© David Mcnew/Reuters
Job seekers fill out applications during the 11th annual Skid Row Career Fair the Los Angeles Mission in Los Angeles, California, May 31, 2012.
The U.S. economy created a scant 69,000 jobs in May, much lower than expected and all but confirming that the U.S. economy is heading into its third consecutive spring slowdown.

The Labor Department reported Friday that the unemployment rate edged up to 8.2 percent, its first increase in 11 months, as American employers fretted over Europe, higher pump prices and the persistent problems in the housing market.
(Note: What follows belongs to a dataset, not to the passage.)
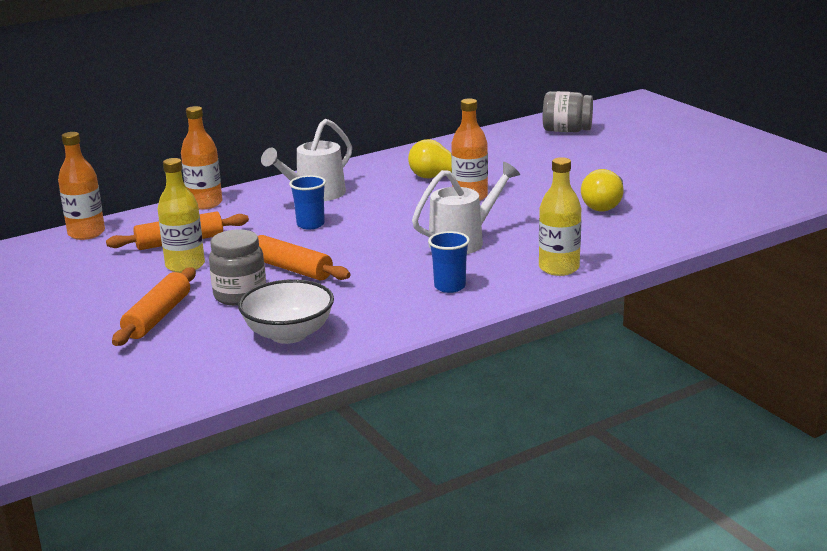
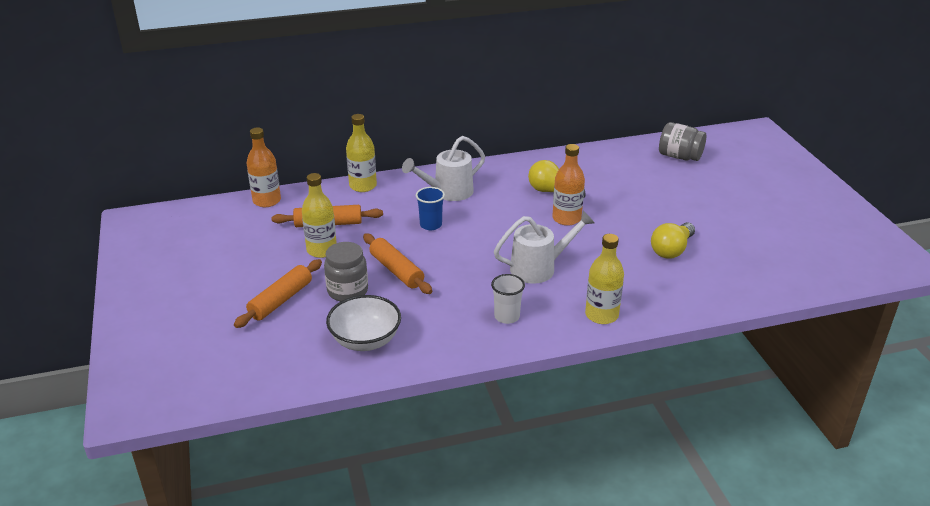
camera: 15 degrees right, 10 degrees up
orange bottle [181,106,222,210] -> yellow bottle [346,114,377,192]
blue cup [428,231,470,293] -> white cup [491,274,525,324]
Non-farm payrolls rose by 69,000, the lowest increase in a year and well below the 150,000 jobs that economists had expected. The previous two months' numbers were also revised lower, adding to the concerns about a sputtering recovery.

"It's an awful number. Not only is it awful in its numerical terms, it comes at a very skittish time in the markets because of the European crisis," said Rick Meckler, president of Libertyview Capital Management.

"The hope for the U.S. investors had been that the U.S. economy at least could continue its growth even as Europe was declining. A number like this brings concern about a global slowdown. The time has probably come to for some new government action in the U.S., Europe and China," Meckler said.

The news came after a government report Thursday that showed the U.S. economy expanded at a 1.9 percent annualized rate in the first quarter, below the initial estimate of 2.2 percent and much slower than the 3.0 percent pace clocked in the fourth quarter. Both reports spelled trouble for President Barack Obama as he battles for re-election against former Massachusetts Gov. Mitt Romney.

"Today's weak jobs report is devastating news for American workers and American families," Romney said in a statement shortly after the data was released.

The Obama administration said that while the jobs data was unacceptable, Congress needed to act to help the economy.

"Congress has to take some action because while we see the unemployment rate where it is, it's not acceptable," Solis told CNBC.